WHAT IS BEING ASKED>
Repeat the stretch of entries below from the line with "Document page, 2001x1125 pixels." through the line with "Document page, 1650x1125 pixels.". Include both ends and add nothing.

RECORDS FOR THE EXERCISE>
# # # # # # #

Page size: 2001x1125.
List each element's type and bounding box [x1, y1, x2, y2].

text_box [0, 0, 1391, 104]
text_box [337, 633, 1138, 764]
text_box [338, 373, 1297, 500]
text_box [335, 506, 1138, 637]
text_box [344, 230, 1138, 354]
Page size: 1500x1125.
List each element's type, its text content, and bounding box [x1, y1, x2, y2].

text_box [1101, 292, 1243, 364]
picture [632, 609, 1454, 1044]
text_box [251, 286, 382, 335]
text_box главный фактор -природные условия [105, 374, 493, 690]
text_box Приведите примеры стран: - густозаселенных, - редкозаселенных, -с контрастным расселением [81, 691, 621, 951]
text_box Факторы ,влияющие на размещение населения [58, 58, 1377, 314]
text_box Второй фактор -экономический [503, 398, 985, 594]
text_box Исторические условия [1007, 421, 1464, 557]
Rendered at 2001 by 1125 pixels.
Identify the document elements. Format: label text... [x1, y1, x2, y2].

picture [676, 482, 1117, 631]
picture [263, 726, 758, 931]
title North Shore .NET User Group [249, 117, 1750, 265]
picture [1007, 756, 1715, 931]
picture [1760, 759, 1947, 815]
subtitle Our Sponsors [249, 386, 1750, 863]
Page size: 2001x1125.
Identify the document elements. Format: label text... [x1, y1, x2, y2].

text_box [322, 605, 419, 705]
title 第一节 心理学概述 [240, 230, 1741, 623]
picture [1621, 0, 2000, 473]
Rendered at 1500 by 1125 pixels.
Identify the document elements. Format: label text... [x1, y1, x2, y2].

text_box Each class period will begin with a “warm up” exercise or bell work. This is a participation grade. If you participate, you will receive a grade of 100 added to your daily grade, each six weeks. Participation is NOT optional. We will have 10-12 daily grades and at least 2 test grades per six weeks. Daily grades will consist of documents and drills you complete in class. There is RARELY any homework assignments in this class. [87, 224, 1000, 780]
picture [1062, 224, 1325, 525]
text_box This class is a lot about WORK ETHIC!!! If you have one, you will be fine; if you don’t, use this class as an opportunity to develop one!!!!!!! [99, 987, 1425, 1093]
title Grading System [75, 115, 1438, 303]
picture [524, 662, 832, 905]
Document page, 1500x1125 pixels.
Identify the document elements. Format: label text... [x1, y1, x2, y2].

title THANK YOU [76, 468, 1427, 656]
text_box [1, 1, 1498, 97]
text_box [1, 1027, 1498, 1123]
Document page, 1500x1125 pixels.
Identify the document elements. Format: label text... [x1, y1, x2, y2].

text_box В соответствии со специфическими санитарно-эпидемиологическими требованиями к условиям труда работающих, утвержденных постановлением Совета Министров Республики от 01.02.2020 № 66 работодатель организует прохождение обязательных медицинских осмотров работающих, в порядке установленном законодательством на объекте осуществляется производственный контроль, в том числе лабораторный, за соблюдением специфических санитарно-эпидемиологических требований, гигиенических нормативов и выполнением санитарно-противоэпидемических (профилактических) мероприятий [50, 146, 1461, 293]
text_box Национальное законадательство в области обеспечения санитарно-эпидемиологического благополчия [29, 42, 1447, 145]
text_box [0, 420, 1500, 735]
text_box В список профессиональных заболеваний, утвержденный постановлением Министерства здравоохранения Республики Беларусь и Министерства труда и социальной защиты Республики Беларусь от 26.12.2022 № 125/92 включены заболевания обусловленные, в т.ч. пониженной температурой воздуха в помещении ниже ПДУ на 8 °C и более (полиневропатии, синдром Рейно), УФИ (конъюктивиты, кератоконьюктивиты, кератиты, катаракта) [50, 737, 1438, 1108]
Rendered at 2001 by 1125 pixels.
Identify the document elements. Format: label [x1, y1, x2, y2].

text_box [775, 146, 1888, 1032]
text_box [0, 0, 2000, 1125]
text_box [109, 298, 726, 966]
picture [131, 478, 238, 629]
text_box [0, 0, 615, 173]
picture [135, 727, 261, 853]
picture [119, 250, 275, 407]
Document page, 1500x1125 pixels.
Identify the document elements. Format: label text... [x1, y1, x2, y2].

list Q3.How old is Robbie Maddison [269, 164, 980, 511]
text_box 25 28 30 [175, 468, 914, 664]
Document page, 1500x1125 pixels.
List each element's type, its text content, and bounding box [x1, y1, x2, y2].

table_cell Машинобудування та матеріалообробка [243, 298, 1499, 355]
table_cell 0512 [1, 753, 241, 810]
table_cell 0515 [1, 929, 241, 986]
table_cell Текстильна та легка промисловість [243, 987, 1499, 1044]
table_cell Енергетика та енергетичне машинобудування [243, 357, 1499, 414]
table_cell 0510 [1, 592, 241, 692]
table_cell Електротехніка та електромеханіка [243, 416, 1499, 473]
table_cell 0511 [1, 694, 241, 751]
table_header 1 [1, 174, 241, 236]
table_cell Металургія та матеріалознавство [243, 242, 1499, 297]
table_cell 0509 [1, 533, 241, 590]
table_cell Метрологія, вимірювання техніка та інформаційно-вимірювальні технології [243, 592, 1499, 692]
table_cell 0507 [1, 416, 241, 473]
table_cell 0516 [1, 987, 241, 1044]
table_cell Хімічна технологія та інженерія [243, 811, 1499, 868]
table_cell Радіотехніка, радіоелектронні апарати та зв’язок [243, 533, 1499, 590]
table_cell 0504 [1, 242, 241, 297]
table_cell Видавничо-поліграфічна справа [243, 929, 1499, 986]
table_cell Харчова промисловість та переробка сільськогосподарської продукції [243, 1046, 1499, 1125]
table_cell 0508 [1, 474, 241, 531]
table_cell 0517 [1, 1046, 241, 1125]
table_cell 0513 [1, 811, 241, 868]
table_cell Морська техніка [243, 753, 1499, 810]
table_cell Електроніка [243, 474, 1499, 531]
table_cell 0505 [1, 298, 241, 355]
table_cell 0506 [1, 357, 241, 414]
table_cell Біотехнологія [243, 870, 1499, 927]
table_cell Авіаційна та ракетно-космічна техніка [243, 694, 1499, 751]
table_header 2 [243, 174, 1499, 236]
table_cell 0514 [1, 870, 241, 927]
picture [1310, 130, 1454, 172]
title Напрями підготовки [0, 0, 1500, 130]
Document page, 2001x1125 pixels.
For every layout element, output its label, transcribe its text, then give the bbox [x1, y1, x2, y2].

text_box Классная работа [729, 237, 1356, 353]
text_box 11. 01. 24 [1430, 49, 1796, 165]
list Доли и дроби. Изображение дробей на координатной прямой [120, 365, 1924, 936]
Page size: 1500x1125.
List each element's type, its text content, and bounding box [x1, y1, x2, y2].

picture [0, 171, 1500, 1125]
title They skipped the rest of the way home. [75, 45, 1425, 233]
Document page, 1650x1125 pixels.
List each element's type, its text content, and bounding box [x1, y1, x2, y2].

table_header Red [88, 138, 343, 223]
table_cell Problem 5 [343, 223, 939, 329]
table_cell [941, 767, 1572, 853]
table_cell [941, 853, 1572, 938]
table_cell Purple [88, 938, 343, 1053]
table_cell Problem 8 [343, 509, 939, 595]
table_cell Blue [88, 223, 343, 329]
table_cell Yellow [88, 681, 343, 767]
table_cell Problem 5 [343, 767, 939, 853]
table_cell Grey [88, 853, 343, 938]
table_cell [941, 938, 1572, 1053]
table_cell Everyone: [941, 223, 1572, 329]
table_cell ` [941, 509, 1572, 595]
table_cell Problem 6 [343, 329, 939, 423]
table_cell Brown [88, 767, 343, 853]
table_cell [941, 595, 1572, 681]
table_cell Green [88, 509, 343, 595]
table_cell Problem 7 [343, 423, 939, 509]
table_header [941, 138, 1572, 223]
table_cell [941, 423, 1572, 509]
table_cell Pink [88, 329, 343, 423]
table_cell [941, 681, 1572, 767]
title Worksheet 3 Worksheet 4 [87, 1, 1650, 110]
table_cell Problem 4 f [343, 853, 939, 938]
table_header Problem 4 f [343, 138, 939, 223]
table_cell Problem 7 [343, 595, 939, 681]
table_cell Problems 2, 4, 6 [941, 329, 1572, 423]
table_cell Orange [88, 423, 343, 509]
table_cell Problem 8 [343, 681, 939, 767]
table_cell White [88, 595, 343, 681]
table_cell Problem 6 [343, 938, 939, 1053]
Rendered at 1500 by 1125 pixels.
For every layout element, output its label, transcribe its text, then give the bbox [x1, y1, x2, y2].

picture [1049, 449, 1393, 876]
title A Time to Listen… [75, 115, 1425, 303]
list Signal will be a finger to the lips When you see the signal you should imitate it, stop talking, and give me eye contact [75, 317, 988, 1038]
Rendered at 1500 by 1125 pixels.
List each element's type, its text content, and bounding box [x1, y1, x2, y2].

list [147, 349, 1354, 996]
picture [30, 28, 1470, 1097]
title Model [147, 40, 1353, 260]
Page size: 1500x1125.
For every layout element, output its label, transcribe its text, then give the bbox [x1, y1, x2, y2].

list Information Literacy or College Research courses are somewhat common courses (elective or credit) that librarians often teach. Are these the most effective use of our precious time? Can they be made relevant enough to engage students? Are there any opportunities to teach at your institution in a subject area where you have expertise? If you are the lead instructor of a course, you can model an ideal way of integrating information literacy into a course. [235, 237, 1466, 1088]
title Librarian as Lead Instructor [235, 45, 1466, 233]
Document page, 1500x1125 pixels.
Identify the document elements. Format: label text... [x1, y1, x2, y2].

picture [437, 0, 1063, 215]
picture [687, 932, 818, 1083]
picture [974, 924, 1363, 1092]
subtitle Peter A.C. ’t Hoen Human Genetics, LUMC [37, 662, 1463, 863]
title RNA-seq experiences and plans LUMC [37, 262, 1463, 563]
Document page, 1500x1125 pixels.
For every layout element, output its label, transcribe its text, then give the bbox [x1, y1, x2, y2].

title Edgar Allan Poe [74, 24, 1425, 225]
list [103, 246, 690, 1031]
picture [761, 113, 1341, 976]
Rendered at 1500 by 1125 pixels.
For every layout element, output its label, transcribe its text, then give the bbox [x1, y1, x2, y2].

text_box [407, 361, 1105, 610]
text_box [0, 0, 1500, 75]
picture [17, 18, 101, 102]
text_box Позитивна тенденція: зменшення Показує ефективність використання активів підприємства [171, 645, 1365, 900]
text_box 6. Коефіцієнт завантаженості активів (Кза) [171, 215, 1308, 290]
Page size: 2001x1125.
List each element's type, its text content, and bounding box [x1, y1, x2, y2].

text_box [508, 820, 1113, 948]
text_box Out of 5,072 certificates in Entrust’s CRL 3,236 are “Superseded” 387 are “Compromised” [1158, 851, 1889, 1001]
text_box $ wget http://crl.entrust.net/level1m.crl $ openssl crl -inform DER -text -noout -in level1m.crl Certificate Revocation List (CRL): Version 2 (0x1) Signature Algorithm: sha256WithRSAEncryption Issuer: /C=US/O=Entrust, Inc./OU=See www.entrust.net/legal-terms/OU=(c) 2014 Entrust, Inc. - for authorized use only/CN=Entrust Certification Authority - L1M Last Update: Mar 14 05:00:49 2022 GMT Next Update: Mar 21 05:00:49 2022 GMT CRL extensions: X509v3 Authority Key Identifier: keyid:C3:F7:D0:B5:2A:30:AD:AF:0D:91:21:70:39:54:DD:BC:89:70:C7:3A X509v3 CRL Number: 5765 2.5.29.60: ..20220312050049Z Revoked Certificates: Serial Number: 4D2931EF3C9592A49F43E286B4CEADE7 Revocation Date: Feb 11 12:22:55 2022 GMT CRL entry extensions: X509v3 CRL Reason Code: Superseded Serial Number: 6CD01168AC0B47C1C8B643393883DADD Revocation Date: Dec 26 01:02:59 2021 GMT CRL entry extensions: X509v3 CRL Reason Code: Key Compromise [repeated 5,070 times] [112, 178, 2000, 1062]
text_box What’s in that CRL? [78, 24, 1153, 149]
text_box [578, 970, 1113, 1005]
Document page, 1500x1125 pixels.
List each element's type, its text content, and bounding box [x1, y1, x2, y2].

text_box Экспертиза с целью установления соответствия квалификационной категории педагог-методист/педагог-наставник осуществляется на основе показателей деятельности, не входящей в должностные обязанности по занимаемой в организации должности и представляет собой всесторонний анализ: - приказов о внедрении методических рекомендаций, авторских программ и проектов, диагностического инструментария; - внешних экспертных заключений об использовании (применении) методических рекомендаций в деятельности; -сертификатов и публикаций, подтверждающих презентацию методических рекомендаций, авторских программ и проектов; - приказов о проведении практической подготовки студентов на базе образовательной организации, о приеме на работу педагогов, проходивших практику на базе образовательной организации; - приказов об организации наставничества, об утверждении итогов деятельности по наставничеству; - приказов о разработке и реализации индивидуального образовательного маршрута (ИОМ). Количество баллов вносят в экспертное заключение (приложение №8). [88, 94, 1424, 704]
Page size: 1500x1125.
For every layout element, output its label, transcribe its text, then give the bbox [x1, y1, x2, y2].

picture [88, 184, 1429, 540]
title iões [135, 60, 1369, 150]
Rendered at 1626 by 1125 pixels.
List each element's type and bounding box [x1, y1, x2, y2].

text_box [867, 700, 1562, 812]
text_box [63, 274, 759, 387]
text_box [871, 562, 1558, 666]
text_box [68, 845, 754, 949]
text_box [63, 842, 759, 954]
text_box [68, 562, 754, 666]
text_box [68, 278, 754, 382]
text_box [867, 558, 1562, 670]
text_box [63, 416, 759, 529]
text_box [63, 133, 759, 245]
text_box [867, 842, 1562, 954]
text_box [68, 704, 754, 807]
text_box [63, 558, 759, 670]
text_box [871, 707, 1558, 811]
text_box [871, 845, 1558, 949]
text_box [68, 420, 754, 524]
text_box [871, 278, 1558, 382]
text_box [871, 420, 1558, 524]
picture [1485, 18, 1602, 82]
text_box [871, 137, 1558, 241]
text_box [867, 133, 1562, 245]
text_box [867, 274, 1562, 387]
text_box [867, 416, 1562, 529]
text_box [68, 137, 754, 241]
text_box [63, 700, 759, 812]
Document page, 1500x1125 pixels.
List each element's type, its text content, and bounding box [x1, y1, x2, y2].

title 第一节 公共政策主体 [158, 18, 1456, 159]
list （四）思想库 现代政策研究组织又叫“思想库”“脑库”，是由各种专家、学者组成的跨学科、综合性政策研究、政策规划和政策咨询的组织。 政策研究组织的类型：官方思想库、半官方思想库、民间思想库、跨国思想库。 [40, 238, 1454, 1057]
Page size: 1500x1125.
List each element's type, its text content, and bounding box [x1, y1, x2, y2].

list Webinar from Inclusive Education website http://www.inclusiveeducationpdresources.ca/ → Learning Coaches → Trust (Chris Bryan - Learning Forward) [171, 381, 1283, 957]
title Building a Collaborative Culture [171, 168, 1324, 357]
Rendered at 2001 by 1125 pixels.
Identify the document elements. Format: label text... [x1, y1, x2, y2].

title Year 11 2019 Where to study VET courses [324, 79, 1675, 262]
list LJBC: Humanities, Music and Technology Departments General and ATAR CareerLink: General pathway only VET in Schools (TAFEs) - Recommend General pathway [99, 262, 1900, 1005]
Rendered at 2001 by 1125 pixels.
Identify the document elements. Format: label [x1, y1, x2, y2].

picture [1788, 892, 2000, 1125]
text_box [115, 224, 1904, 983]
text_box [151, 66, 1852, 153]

# # # # # # #

OUTPUT FOR THIS EXERCISE>
Document page, 2001x1125 pixels.
For every layout element, output its label, transcribe its text, then give the bbox [x1, y1, x2, y2].

text_box Классная работа [729, 237, 1356, 353]
text_box 11. 01. 24 [1430, 49, 1796, 165]
list Доли и дроби. Изображение дробей на координатной прямой [120, 365, 1924, 936]
Page size: 1500x1125.
List each element's type, its text content, and bounding box [x1, y1, x2, y2].

picture [0, 171, 1500, 1125]
title They skipped the rest of the way home. [75, 45, 1425, 233]
Document page, 1650x1125 pixels.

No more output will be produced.